Task objective:
Please rewrite the lines from the very first one through the line containing "начинает повышаться, хотя", changing "Gratis" to "Extra" and keeping everything else the same.

Available data:
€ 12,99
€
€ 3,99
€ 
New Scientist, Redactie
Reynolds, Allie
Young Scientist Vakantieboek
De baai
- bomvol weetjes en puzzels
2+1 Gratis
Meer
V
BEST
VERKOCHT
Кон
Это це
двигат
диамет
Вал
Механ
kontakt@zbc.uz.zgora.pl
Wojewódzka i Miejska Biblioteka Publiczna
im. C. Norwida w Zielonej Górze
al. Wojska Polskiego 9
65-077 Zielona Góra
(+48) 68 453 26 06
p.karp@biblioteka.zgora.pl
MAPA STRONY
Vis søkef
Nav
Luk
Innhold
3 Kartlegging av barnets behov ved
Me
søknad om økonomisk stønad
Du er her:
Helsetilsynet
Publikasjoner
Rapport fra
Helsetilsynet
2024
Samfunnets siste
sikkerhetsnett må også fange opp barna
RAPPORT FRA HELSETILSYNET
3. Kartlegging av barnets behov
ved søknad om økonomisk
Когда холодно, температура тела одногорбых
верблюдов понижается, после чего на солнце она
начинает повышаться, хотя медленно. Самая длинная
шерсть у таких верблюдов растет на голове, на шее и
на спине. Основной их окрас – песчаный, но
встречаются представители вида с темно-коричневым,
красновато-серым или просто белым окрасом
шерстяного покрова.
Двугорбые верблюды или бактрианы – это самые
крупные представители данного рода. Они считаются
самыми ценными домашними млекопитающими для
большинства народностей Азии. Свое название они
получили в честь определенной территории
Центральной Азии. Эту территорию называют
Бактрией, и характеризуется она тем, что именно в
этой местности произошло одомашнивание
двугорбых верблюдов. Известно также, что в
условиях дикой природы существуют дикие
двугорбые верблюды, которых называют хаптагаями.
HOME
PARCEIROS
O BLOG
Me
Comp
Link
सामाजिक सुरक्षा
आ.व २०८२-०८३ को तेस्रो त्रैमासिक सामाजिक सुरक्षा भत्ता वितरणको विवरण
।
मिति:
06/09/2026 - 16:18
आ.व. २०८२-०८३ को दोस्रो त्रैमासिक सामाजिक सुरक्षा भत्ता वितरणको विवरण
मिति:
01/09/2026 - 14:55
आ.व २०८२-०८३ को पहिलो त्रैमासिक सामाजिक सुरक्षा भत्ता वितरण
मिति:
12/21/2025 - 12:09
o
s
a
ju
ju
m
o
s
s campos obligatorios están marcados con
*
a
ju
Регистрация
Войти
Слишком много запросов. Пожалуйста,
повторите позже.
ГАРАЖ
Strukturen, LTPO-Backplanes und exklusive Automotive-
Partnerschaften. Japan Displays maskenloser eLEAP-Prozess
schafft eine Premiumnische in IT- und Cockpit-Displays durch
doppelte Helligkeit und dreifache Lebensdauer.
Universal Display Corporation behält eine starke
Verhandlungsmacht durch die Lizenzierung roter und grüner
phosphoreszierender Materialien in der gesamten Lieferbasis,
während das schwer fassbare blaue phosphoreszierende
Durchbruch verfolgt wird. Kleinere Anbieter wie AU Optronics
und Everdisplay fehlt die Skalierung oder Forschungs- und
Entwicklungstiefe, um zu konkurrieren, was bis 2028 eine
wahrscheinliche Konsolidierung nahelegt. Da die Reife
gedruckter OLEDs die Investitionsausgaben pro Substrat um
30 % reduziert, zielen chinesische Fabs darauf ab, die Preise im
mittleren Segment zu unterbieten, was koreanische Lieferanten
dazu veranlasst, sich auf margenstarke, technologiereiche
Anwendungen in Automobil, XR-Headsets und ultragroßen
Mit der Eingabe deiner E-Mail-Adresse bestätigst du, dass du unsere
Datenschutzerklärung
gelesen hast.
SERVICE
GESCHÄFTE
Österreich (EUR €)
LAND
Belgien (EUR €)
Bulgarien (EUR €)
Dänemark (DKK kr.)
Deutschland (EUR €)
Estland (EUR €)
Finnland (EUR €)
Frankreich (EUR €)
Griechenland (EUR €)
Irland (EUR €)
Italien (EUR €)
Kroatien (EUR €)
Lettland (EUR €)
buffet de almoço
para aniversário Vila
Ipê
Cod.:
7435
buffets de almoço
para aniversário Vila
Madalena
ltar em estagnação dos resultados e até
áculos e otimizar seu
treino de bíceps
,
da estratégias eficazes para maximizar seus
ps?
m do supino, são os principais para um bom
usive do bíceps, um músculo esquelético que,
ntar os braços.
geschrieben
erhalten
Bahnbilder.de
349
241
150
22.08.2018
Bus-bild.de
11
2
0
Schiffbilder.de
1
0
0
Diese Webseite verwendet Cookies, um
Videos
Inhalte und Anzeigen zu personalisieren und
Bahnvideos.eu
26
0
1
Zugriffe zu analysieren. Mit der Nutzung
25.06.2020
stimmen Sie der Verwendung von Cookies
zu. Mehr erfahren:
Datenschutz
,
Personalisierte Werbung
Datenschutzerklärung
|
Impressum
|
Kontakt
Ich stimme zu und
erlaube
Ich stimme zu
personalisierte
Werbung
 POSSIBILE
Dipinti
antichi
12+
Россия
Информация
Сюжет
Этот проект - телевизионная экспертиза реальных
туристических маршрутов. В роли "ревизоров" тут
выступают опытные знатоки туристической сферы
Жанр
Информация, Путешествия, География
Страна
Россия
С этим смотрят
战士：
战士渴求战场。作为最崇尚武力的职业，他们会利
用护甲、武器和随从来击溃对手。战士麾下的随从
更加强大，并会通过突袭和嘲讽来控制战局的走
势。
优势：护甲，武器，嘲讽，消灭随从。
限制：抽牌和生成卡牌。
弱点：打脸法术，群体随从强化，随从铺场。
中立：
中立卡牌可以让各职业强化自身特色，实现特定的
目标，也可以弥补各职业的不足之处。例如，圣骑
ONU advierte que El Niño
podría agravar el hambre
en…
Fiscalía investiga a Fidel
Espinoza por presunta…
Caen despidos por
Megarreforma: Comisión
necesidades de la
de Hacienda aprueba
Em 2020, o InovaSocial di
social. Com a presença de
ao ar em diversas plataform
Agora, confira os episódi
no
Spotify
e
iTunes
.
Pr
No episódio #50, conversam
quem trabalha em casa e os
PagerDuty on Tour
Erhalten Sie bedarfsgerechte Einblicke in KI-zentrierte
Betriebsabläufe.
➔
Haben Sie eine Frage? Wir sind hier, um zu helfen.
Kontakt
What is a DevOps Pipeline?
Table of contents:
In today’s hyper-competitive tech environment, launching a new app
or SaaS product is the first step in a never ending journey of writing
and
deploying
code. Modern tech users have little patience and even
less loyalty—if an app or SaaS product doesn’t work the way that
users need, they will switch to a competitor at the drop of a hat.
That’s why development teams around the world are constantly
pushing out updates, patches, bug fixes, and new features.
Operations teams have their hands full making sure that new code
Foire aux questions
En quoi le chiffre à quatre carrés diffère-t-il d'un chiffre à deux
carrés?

Task solution:
€ 12,99
€
€ 3,99
€ 
New Scientist, Redactie
Reynolds, Allie
Young Scientist Vakantieboek
De baai
- bomvol weetjes en puzzels
2+1 Extra
Meer
V
BEST
VERKOCHT
Кон
Это це
двигат
диамет
Вал
Механ
kontakt@zbc.uz.zgora.pl
Wojewódzka i Miejska Biblioteka Publiczna
im. C. Norwida w Zielonej Górze
al. Wojska Polskiego 9
65-077 Zielona Góra
(+48) 68 453 26 06
p.karp@biblioteka.zgora.pl
MAPA STRONY
Vis søkef
Nav
Luk
Innhold
3 Kartlegging av barnets behov ved
Me
søknad om økonomisk stønad
Du er her:
Helsetilsynet
Publikasjoner
Rapport fra
Helsetilsynet
2024
Samfunnets siste
sikkerhetsnett må også fange opp barna
RAPPORT FRA HELSETILSYNET
3. Kartlegging av barnets behov
ved søknad om økonomisk
Когда холодно, температура тела одногорбых
верблюдов понижается, после чего на солнце она
начинает повышаться, хотя медленно. Самая длинная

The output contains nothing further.